Do Supremo

Foro privilegiado

STF: PGR ajuíza bloco de ações contra foro especial para autoridades estaduais

Augusto Aras questiona pontos sobre foro privilegiado nas constituições de dezessete estados

Toffoli Aras
PGR Augusto Aras e ministro Dias Toffoli durante sessão plenária do STF / Crédito: Nelson Jr./SCO/STF

A Procuradoria-Geral da República (PGR) encaminhou ao Supremo Tribunal Federal (STF), nesta segunda-feira (3/8), um bloco de 22 ações diretas de inconstitucionalidade, das quais 17 questionam dispositivos antigos constantes das constituições estaduais que concederam prerrogativa de foro perante os respectivos tribunais de Justiça para autoridades desses estados.

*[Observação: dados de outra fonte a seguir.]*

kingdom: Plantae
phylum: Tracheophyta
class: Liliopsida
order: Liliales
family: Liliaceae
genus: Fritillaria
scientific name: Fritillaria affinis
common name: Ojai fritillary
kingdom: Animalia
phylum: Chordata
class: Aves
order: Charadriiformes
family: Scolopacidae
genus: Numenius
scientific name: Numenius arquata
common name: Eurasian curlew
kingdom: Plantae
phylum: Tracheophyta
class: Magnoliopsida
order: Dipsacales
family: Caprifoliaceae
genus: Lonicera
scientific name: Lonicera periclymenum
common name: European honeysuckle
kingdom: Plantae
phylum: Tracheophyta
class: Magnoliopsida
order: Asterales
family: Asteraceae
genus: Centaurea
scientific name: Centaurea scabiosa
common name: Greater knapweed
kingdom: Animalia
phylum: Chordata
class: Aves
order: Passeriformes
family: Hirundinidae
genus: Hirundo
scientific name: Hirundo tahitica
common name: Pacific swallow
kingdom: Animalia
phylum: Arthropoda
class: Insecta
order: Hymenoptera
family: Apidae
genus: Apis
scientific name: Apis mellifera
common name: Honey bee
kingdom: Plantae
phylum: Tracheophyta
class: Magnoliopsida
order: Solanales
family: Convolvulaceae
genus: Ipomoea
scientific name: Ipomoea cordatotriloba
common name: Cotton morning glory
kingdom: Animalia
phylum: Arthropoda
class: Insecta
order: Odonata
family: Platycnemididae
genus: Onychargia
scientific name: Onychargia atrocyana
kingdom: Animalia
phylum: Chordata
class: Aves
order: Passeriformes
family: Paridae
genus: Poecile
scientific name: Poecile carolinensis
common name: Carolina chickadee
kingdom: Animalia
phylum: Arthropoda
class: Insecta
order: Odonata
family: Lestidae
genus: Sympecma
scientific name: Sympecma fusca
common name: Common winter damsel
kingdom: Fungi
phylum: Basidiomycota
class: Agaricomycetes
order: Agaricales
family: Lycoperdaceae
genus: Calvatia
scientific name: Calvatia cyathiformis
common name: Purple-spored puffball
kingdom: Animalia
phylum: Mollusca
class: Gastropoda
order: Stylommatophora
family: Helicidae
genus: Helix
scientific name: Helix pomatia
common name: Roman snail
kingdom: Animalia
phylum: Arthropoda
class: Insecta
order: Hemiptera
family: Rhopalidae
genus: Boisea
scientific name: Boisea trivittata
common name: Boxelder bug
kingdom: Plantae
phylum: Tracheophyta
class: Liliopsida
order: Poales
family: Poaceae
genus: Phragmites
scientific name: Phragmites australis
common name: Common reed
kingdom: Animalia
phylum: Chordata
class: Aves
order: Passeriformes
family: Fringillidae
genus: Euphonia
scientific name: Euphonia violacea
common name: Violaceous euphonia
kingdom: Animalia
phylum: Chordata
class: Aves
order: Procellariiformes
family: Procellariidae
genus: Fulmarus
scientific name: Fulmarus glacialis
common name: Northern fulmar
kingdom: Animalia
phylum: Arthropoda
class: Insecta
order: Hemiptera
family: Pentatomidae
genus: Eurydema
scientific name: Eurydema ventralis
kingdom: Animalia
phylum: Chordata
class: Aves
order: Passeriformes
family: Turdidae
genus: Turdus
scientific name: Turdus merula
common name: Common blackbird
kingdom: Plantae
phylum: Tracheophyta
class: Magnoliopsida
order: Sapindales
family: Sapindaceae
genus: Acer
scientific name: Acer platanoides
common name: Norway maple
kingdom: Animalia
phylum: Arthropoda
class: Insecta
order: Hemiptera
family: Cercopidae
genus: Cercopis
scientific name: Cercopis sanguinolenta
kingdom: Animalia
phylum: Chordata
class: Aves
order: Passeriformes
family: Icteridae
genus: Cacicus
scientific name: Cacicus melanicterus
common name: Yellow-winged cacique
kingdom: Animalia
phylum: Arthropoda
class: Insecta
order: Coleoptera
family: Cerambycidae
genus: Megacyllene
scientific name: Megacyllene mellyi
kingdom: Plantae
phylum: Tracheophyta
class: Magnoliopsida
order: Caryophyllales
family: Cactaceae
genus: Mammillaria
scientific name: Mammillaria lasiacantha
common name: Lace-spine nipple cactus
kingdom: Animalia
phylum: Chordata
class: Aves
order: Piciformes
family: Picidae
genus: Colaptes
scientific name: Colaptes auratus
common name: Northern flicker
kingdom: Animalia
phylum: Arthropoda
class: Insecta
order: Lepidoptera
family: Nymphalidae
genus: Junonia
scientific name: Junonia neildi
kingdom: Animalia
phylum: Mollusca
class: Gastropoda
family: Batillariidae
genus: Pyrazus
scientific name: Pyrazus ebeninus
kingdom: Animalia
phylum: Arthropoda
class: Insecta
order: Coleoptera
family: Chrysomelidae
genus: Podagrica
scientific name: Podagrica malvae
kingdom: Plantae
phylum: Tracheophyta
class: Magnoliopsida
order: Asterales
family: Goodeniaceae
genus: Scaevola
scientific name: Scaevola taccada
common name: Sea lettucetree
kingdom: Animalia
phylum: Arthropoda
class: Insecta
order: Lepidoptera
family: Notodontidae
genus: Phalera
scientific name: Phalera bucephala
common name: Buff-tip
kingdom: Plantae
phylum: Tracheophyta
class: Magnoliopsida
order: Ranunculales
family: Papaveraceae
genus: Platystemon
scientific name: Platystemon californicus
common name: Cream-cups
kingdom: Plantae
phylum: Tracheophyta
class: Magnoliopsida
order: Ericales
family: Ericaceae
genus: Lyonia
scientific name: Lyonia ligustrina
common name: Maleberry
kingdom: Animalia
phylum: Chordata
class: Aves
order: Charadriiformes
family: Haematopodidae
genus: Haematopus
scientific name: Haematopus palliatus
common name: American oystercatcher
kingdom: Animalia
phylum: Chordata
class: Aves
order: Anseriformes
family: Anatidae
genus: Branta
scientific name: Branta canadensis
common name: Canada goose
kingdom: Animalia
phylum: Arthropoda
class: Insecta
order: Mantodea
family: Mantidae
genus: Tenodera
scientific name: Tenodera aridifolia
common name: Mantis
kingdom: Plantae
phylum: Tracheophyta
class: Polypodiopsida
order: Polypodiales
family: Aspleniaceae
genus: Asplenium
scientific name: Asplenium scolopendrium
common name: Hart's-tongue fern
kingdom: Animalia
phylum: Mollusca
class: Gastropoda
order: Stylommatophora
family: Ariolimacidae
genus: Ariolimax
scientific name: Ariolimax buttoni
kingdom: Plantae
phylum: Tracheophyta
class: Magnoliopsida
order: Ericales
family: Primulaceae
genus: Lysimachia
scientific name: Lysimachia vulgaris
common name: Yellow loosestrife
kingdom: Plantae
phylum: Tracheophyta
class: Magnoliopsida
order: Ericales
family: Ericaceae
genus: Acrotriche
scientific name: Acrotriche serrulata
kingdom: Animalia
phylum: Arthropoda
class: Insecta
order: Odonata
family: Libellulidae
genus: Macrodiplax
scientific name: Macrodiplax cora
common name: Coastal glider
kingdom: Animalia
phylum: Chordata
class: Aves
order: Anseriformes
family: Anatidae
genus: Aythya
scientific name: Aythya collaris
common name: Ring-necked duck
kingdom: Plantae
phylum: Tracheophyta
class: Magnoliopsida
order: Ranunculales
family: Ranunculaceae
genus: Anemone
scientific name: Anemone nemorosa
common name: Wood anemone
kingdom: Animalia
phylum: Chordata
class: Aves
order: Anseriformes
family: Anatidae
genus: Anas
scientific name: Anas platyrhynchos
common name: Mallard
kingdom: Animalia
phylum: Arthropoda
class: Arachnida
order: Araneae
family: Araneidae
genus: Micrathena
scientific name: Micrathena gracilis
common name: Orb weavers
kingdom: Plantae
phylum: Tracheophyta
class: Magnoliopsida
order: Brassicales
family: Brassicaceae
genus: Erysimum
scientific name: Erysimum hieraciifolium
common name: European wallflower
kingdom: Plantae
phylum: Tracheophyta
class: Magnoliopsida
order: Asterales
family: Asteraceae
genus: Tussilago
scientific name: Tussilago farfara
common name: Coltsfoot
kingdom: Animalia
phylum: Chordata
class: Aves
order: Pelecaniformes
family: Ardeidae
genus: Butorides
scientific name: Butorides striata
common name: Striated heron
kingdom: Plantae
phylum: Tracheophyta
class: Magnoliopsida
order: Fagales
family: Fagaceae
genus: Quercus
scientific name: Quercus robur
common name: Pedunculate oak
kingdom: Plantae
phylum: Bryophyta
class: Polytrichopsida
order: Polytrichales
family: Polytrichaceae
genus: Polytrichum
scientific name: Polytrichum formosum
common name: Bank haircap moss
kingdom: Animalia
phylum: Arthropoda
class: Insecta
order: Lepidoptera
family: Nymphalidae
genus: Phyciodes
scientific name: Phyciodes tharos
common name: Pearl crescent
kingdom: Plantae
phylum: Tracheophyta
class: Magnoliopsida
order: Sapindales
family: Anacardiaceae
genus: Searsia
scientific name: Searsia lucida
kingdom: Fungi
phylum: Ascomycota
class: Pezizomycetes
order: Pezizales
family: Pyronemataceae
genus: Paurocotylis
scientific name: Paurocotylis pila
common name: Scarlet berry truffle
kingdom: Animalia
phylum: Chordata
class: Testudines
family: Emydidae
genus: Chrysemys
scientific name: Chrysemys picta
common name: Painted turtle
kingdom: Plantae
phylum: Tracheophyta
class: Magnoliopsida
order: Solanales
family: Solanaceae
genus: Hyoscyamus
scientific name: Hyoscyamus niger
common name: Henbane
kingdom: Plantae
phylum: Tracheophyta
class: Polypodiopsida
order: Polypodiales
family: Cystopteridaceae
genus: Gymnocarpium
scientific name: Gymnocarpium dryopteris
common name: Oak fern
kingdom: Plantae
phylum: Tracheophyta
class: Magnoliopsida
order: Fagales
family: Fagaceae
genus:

As demais normas contestadas pelo Ministério Público Federal são: duas leis do Rio de Janeiro e uma de Pernambuco, que criaram programas de residência jurídica para bacharéis em Direito; uma resolução do Tribunal de Contas do Maranhão, que instituiu reajuste salarial e auxílio-saúde para os integrantes daquela corte; um dispositivo da Lei Orgânica do Distrito Federal que permitiria promoção pessoal de políticos com funções de gestão no governo distrital.

Nas 17 ADIs protocoladas referentes ao “foro por prerrogativa de função”, o procurador-geral Augusto Aras estende a todos os estados a interpretação já consolidada pelo STF quanto ao chamado foro privilegiado. Ou seja, a de que não pode haver foro privilegiado em nível estadual quando a Constituição Federal não prevê esse tratamento para autoridades nacionais.

A petição inicial dessas ações destaca: “As autoridades apontadas pelo constituinte são referência para que as constituições estaduais indiquem os seus equivalentes. Por exemplo, atribuindo foro especial para Vice-governadores e Secretários de Estado, autoridades que são análogas ao Vice-Presidente da república e aos Ministros de Estado, respectivamente. Como se vê, a Carta Federal não contém preceito sobre prerrogativa de foro relativamente ao Defensor Público-Geral Federal e ao Diretor-Geral da Polícia Federal, não se justificando, portanto, tratamento diverso quanto àqueles ligados aos Estados federados. Inexiste equivalência. À luz do princípio da simetria, incumbe ao constituinte estadual definir a competência dos tribunais de Justiça, observando-se fielmente rol de autoridades elencadas pelo constituinte federal”.

Pedidos de medidas cautelares acompanham as ADIs que questionam as normas constitucionais estaduais que contrariam a jurisprudência do Supremo Tribunal Federal referente ao foro por prerrogativa de função nos seguintes estados: Acre, Alagoas, Amazonas, Bahia, Ceará, Goiás, Maranhão, Minas Gerais, Mato Grosso do Sul, Mato Grosso, Pará, Pernambuco, Piauí, Rio de Janeiro, Rondônia, Roraima e São Paulo.